Southgate, the under pressure Middlesbrough manager, would rather
have shifted some portion of the blame for Saturday's 3-0 hiding
at West Brom onto referee Mark Halsey.
But he also conceded that he wouldn't blame self-made millionaire
Gibson for pulling the trigger on Southgate's 30-month stint at
the helm of the Teesside club.
Southgate was the league's manager of the month for August, but
that now seems a distant memory.
Such a rotten run means you simply cannot afford to slip up against
bottom-placed teams such as West Brom. But Boro wasted enough goalscoring
chances to take something from the game before Didier Digard was
rightly red carded for a two-footed lunge on Albion midfielder Borja
Valero on the hour mark.
The game had already got off to a contentious opening when referee
Halsey allowed Chris Brunt's opener to stand despite the West Brom
winger clearly loitering a metre offside in the build-up.
That early strike took the wind out of Boro's sails somewhat and
they desperately needed Afonso Alves to convert one of his three
gilt-edge chances in the first-half to launch a comeback. Alves
crashed the easiest opening against crossbar with Scott Carson stranded.
Debutant Marc-Antoine Fortune, a loan signing from French club
Nancy, got the final touch on Albion's second before man-of-the-match
Robert Koren made certain with their third.
Southgate later branded the scoreline 'horrific' and conceded
Middlesbrough dropping into a jam-packed bottom three over the weekend
might well prove too much for Gibson to endure.

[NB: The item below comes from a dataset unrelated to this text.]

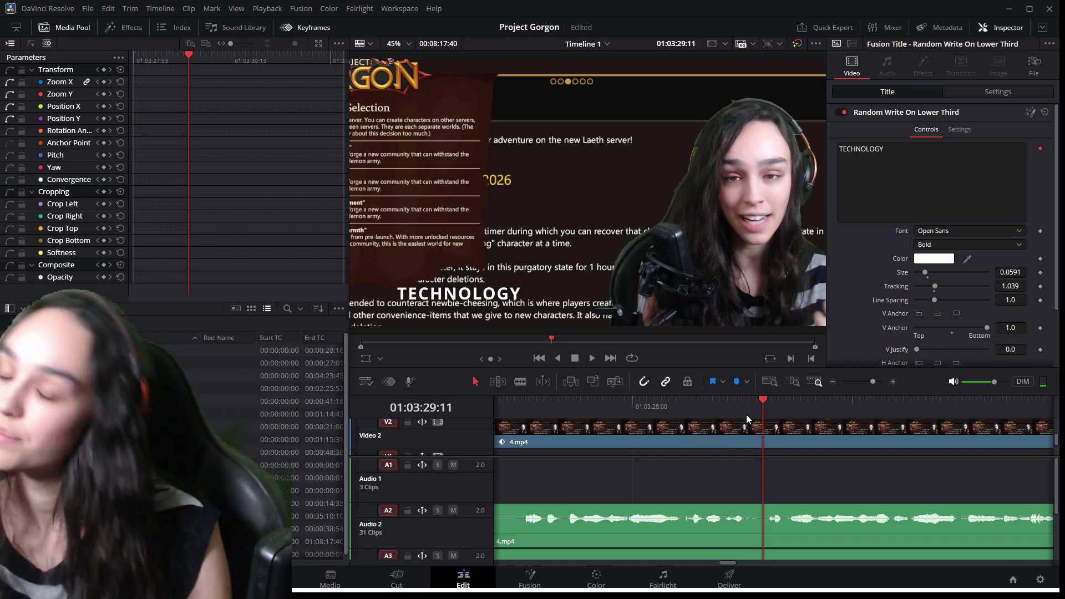
{"action": "key", "text": "space"}
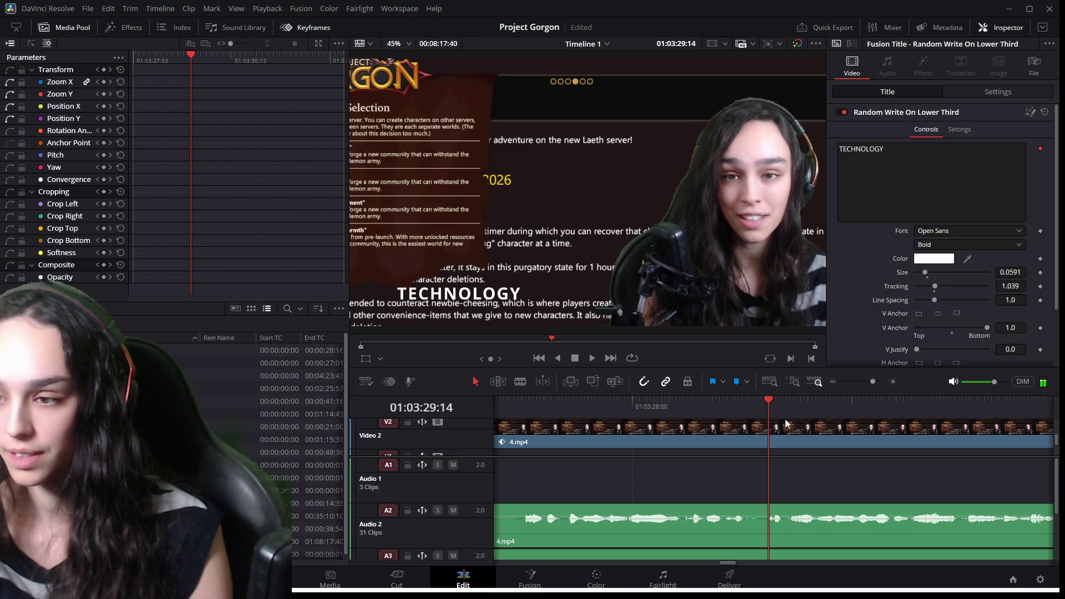
{"action": "key", "text": "space"}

"I don't sit here thinking I'm bulletproof," the former
England defender admitted. "Steve is a ruthless businessman
so if he thinks there needs to be change he'll make change. I couldn't
have any complaints if he did that based on the run of results we've
had."
The jury's out on whether Southgate having steered Middlesbrough
out of a similar predicament last season will help or hinder his
cause. Boro went 10 games from mid-September without winning before
beating Arsenal at the Riverside before Christmas and eventually
recovering to finish 13th.
Given the extreme congestion in the table's lower half they may
end up even higher this year. But the question is will Gibson's
patience run out before then.
Middlesbrough visit Championship leaders Wolves in the FA Cup
this Saturday. Next up it's Chelsea at the Bridge.
"We understand the spotlight will be on us and everybody
will be asking plenty of questions about us," said Southgate.
"We have to stand strong and take the criticism. And we have
to respond on the field.
"Everybody has to look at themselves. We can't hide from
the fact that we've had a run of 10 league games without a win."